Benlowes spent the last eight years of his life at Oxford, studying much in the Bodleian Library, and enjoying "conversation with ingenious." He died, in great poverty, after he marched off in a cold season, on 18 December 1676, at eight o'clock at night.

==Works==
Benlowes' chief work is entitled Theophila, or Love's Sacrifice, a divine poem. Written by E. B. Esq. Several parts thereof set to fit aires, by Mr. J. Jenkins, 1652, fol. It deals with mystical religion, telling how the soul, represented by Theophila, ascends by humility, zeal and contemplation, and triumphs over the sins of the senses.
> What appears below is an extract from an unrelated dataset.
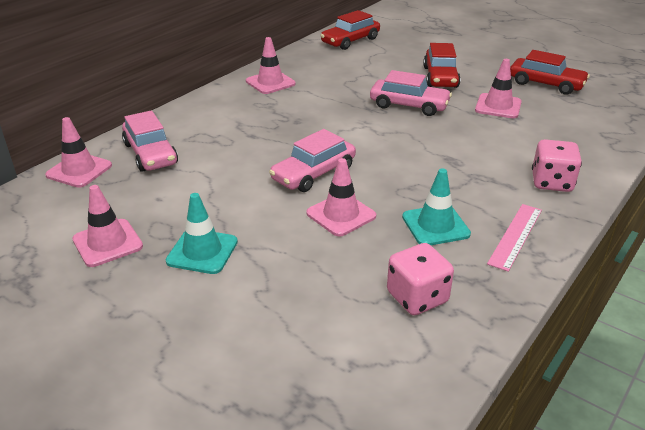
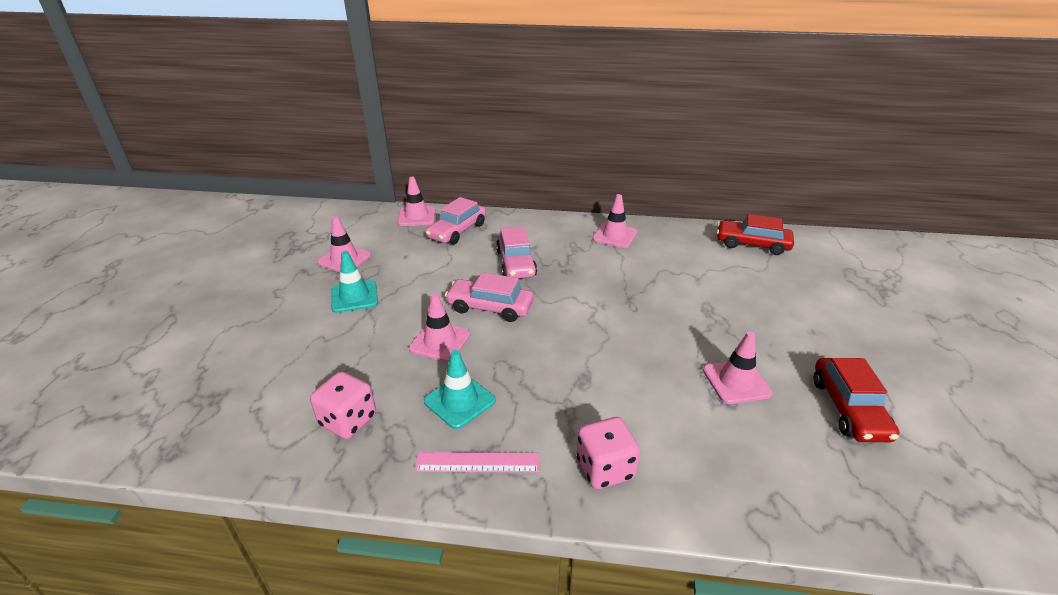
camera: 60 degrees right, 0 degrees up
(409, 105) = (663, 320): pink car -> pink car (516, 263)
(440, 77) = (751, 321): red car -> none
The poem is divided into thirteen cantos, most of which are preceded by large plates of Hollar and others.
Prefixed to the first canto, which is entitled the Prelibation to the Sacrifice, is an engraving of a full-length figure (presumably the author) seated at a writing-table.
The volume is greatly valued for the engravings.
Later writers, including Samuel Butler, Alexander Pope and William Warburton, were exceedingly severe on Benlowes's poetry.